The Port of Quincy is holding a meeting tonight to get public comment on whether it should sell land to Sabey. “They’ve made an inquiry and we’re trying to schedule a joint meeting between the commissioners and the Sabey group,” Port Commissioner Brian Kuest told the Columbia Basin Herald. “We’re not far enough along in the inquiry process to know exactly what Sabey’s needs are.”

Sabey says it is evaluating properties in the area and interested in discussing land values with property owners.
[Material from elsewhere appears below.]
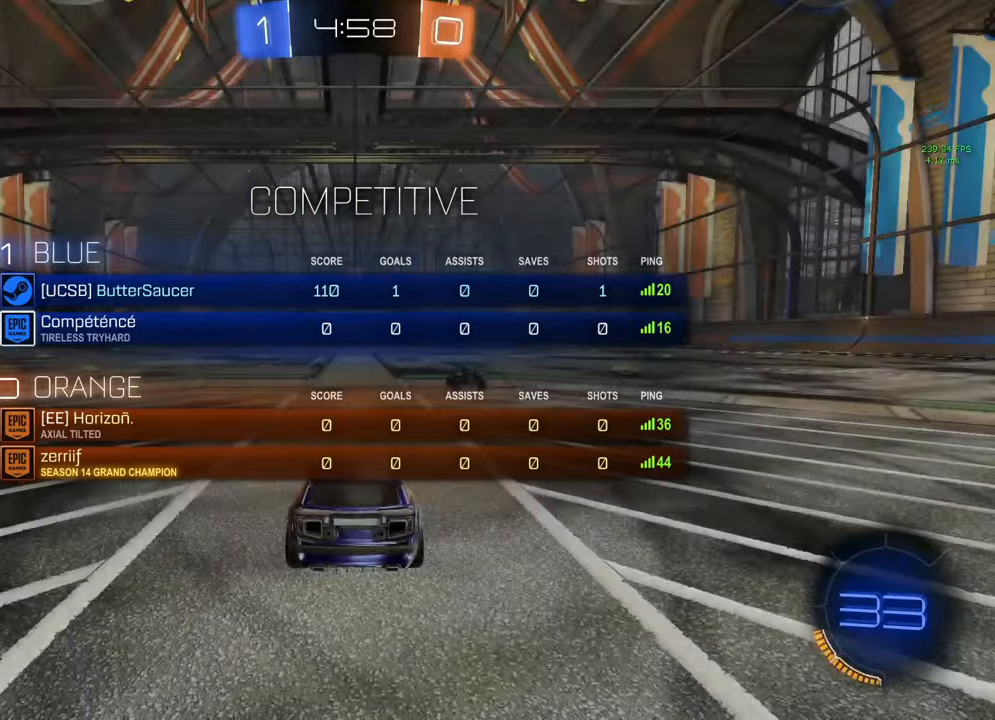
{"buttons": ["L3"], "left_stick": "center", "right_stick": "center", "events": [[83, "R3", "down"], [150, "R3", "up"], [200, "R3", "down"], [267, "R3", "up"], [317, "R3", "down"], [383, "L3", "down"], [383, "R3", "up"]]}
It hasn’t made any commitments as yet, but Sabey has made no secret of its interest in the area. “We see North Central Washington as a very logical extension of our data center business,” Senior Vice President of Real Estate John Sabey said last August, when Sabey announced its Intergate.Columbia project. “We’re a long-time Northwest family and a long-time Northwest company, and we’re looking to be a part of East Wenatchee and the greater Wenatchee area for a long time as well.”

Additional development by Sabey would continue the influx of huge data centers in central Washington, including projects by Microsoft, Yahoo, Ask.com and Intuit in addition to Sabey.


The projects add up to more than 1.5 million square feet of data centers on 200-plus acres, according to Washington economic development officials, who say the region has become become “an example of how the world’s most innovative companies are leveraging small-town America.”

“The combination of fiber connectivity, network availability, low-cost power and a great team of community members made central Washington the right choice for Yahoo! to build our next state-of-the-art data centers,” said Kevin Timmons, vice president of operations at Yahoo!. “Grant County offers the resources needed to continue to scale our infrastructure to provide the best Internet experience for our 500 million users.”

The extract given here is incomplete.